In Python 2.x you get n in O(log2(A)) time by binary-search, like below.
Here is (2.x) code that calculates both. Let the base-2 exponent of x be n, i.e. x = 2**n.
First we get n by binary-search by shifting. (Really we only needed n/2, so that's one unnecessary last iteration).
Then when we know n, getting x,c,d is easy (still no using division)
def karatsuba_form(A,n=32):
"""Binary-search for Karatsuba form using binary shifts"""
# First search for n ~ log2(A)
step = n >> 1
while step>0:
c = A >> n
print 'n=%2d step=%2d -> c=%d' % (n,step,c)
if c:
n += step
else:
n -= step
# More concisely, could say: n = (n+step) if c else (n-step)
step >>= 1
# Then take x = 2^(n/2) ˜ sqrt(A)
ndiv2 = n/2
# Find Karatsuba form
c = (A >> ndiv2)
x = (1 << ndiv2)
d = A - (c << ndiv2)
return (x,c,d)
Your question is already answered in the article to which you referred: "Karatsuba's basic step works for any base B and any m, but the recursive algorithm is most efficient when m is equal to n/2, rounded up" ... n being the number of digits, and 0 <= value_of_digit < B.
Some perspective that might help:
You are allowed (and required!) to use elementary operations like number_of_digits // 2 and divmod(digit_x * digit_x, B) ... in school arithmetic, where B is 10, you are required (for example) to know that divmod(9 * 8, 10) produces (7, 2).

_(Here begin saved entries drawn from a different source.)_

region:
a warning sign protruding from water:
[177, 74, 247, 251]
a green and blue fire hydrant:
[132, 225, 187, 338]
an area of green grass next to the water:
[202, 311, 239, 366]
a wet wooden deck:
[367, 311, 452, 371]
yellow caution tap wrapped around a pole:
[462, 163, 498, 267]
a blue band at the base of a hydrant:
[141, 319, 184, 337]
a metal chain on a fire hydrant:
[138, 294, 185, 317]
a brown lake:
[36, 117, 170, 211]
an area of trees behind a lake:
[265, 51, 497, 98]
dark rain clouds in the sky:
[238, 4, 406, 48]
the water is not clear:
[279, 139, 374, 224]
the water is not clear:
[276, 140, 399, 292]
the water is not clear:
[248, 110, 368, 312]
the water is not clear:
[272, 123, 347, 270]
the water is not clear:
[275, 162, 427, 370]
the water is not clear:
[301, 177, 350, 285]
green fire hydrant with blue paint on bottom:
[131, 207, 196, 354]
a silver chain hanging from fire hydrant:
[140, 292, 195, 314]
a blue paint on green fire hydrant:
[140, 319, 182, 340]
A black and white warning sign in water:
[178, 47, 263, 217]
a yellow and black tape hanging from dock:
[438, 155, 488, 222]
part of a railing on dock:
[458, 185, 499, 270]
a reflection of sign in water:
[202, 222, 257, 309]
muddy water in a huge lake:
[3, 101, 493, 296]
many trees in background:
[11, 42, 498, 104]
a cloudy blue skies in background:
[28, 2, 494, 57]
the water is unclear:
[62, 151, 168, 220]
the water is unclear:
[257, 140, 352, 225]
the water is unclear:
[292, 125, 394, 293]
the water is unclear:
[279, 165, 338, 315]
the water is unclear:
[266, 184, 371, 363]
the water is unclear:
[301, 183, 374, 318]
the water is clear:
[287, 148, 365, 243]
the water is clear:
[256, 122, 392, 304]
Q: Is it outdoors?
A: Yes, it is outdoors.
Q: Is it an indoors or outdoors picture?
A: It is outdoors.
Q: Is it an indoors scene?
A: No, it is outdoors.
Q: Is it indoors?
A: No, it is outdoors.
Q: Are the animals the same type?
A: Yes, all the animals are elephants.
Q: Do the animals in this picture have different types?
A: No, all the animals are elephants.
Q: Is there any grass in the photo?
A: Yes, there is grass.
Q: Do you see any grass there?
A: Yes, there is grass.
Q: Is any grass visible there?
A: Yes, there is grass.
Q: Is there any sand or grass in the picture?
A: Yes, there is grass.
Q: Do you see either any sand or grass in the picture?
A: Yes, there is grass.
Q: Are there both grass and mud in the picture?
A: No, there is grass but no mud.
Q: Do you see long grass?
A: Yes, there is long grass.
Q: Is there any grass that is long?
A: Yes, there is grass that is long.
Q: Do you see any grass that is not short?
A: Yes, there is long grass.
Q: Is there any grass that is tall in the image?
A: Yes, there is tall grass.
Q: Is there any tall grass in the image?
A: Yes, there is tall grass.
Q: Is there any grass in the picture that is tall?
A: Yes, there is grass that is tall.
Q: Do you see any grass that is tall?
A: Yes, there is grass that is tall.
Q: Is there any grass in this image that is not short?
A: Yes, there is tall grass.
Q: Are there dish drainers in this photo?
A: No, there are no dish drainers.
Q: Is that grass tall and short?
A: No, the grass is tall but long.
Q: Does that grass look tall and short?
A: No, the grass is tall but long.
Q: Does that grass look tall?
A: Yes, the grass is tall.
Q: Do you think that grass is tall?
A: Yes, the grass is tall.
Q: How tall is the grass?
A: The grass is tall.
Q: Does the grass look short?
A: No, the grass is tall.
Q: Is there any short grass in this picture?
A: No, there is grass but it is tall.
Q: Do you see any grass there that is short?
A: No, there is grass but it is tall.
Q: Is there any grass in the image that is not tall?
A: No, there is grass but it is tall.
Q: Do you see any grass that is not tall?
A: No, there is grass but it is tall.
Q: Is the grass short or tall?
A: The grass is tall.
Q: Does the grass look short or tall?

When implementing large number arithmetic on a computer, it is usual to make B the largest power of 2 that will support the elementary multiplication operation conveniently. For example in the CPython implementation on a 32-bit machine, B is chosen to to be 2 ** 15 (i.e. 32768), because then product = digit_x * digit_y; hi = product >> 15; lo = product & 0x7FFF; works without overflow and without concern about a sign bit.
I'm not sure what you are trying to achieve with an implementation in Python that uses B == 2, with numbers represented by Python ints, whose implementation in C already uses the Karatsuba algorithm for multiplying numbers that are large enough to make it worthwhile. It can't be speed.
As a learning exercise, you might like to try representing a number as a list of digits, with the base B being an input parameter.